Many courses in junior colleges all over California in the middle 1970s were augmented by a room of little sit-down voting booths with a Philips audiocassette player and a filmstrip projector in each one, and headphones. A paid student sat in the tape-and-film closet all day doing his own schoolwork and checking the resources out and reshelving them. I loved it. Astronomy, biology, all the sciences, at whatever speed worked for you. You could stop and start again any time, go outside and come back, go back over hard parts until you understood it, pursue something far beyond what the taught class was doing. It was genius, and free, unlike the hugely expensive textbooks. A lot of what I learned there is in memory in a way that comes back when I need it-- better than things that happened in class. The computer way of doing all this isn’t as good, to me, as filmstrips, and I’m not sure why.

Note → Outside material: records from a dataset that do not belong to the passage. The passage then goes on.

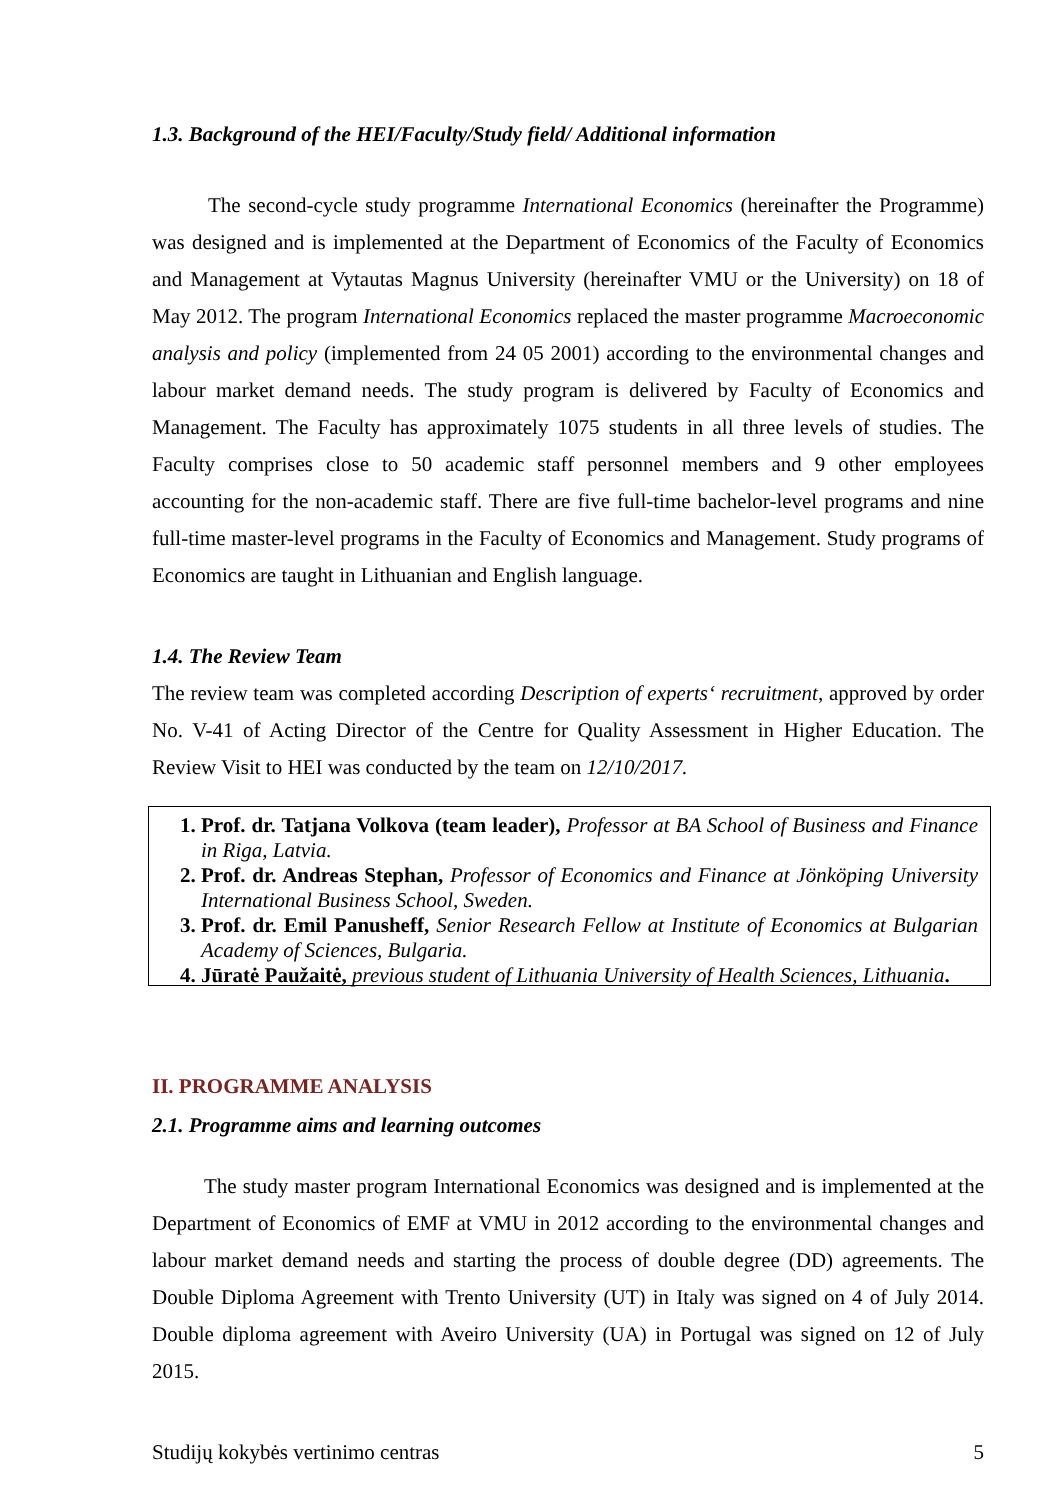1.3. Background of the HEI/Faculty/Study field/ Additional information
The second-cycle study programme International Economics (hereinafter the Programme) was designed and is implemented at the Department of Economics of the Faculty of Economics and Management at Vytautas Magnus University (hereinafter VMU or the University) on 18 of May 2012. The program International Economics replaced the master programme Macroeconomic analysis and policy (implemented from 24 05 2001) according to the environmental changes and labour market demand needs. The study program is delivered by Faculty of Economics and Management. The Faculty has approximately 1075 students in all three levels of studies. The Faculty comprises close to 50 academic staff personnel members and 9 other employees accounting for the non-academic staff. There are five full-time bachelor-level programs and nine full-time master-level programs in the Faculty of Economics and Management. Study programs of Economics are taught in Lithuanian and English language.
1.4. The Review Team
The review team was completed according Description of experts‘ recruitment, approved by order No. V-41 of Acting Director of the Centre for Quality Assessment in Higher Education. The Review Visit to HEI was conducted by the team on 12/10/2017.
1. Prof. dr. Tatjana Volkova (team leader), Professor at BA School of Business and Finance in Riga, Latvia.
2. Prof. dr. Andreas Stephan, Professor of Economics and Finance at Jönköping University International Business School, Sweden.
3. Prof. dr. Emil Panusheff, Senior Research Fellow at Institute of Economics at Bulgarian Academy of Sciences, Bulgaria.
4. Jūratė Paužaitė, previous student of Lithuania University of Health Sciences, Lithuania.
II. PROGRAMME ANALYSIS
2.1. Programme aims and learning outcomes
The study master program International Economics was designed and is implemented at the Department of Economics of EMF at VMU in 2012 according to the environmental changes and labour market demand needs and starting the process of double degree (DD) agreements. The Double Diploma Agreement with Trento University (UT) in Italy was signed on 4 of July 2014. Double diploma agreement with Aveiro University (UA) in Portugal was signed on 12 of July 2015.
Studijų kokybės vertinimo centras 5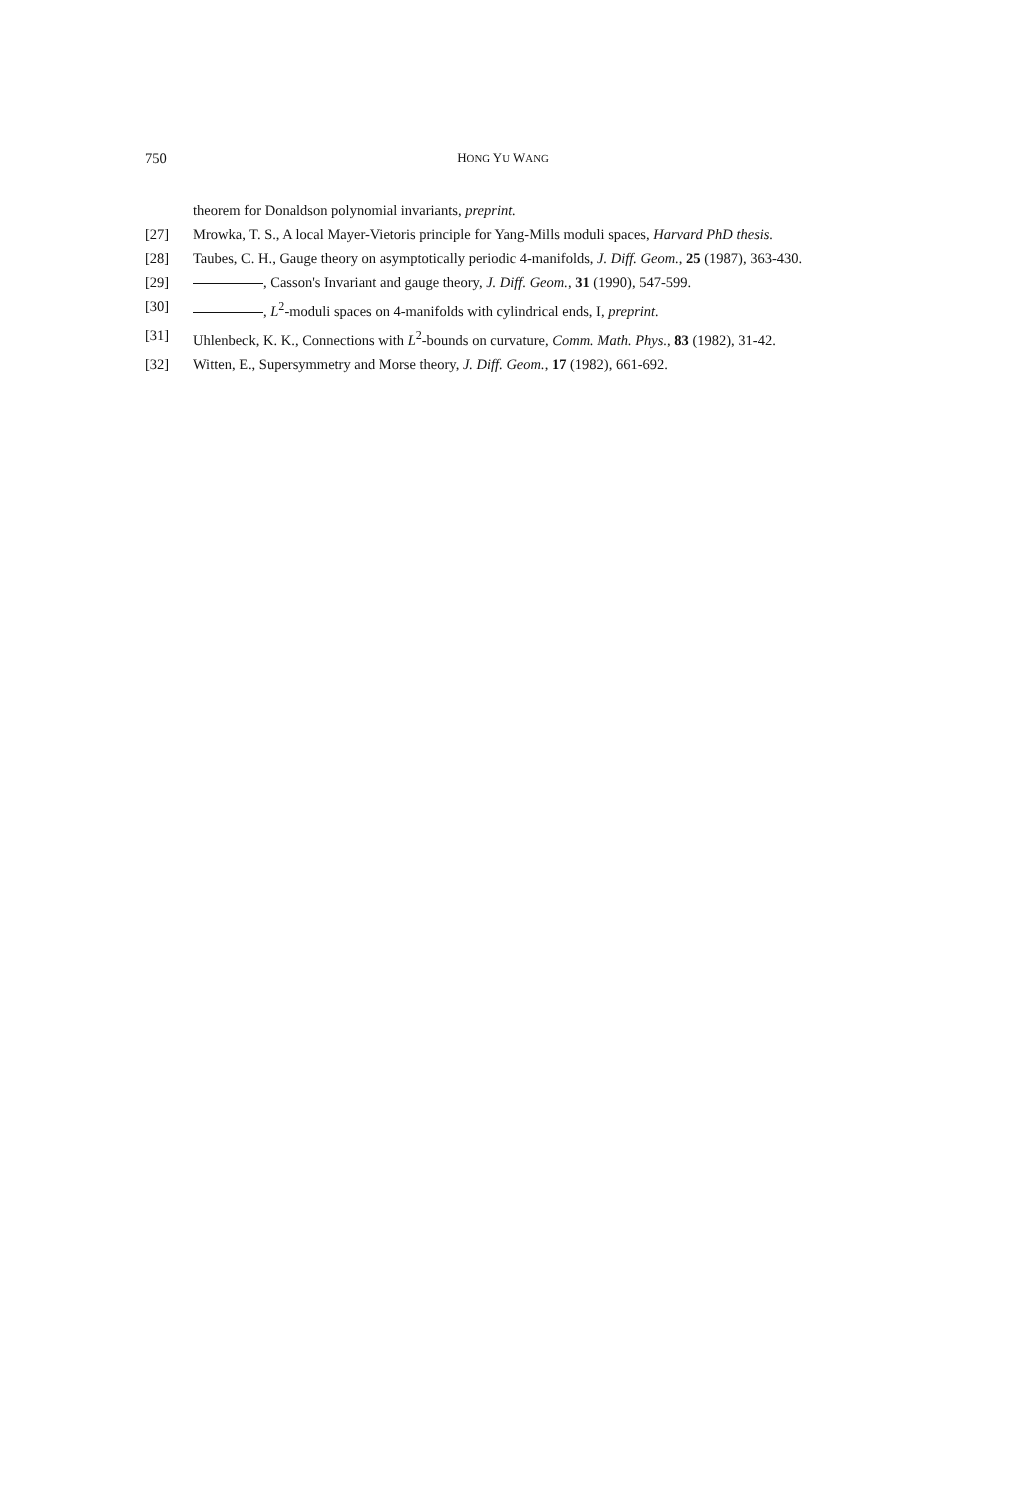750 HONG YU WANG
theorem for Donaldson polynomial invariants, preprint.
[27] Mrowka, T. S., A local Mayer-Vietoris principle for Yang-Mills moduli spaces, Harvard PhD thesis.
[28] Taubes, C. H., Gauge theory on asymptotically periodic 4-manifolds, J. Diff. Geom., 25 (1987), 363-430.
[29] , Casson's Invariant and gauge theory, J. Diff. Geom., 31 (1990), 547-599.
[30] , L<sup>2</sup>-moduli spaces on 4-manifolds with cylindrical ends, I, preprint.
[31] Uhlenbeck, K. K., Connections with L<sup>2</sup>-bounds on curvature, Comm. Math. Phys., 83 (1982), 31-42.
[32] Witten, E., Supersymmetry and Morse theory, J. Diff. Geom., 17 (1982), 661-692.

I agree. Another learning system popular in the 70s that doesn’t seem as good in computer-based form was the “programmed text”. (David Merriell’s Calculus texts were the best example I know). The format should translate immediately to computer-based learning systems, and in fact some popular learning system (like Duolingo) are pretty much a recreation of the old programmed text, but to me they lose something by not being on paper. Maybe it is because the motivation to get the right answer is higher if you have to search back and forth through the text (or, in the case of cassette+filmstrip, rewind and recue) when you miss something, rather than just clicking on links or the back button.
My problem with Duolingo is that I have just enough linguistic ability (at least with Western European languages) to very quickly get far ahead of where I really should be. Aside from that, to really make progress, I’d need for it to give me more help on how the grammar works, and it doesn’t really do a good job of explaining.
And dinner would be the last of the 2020 pasta stash.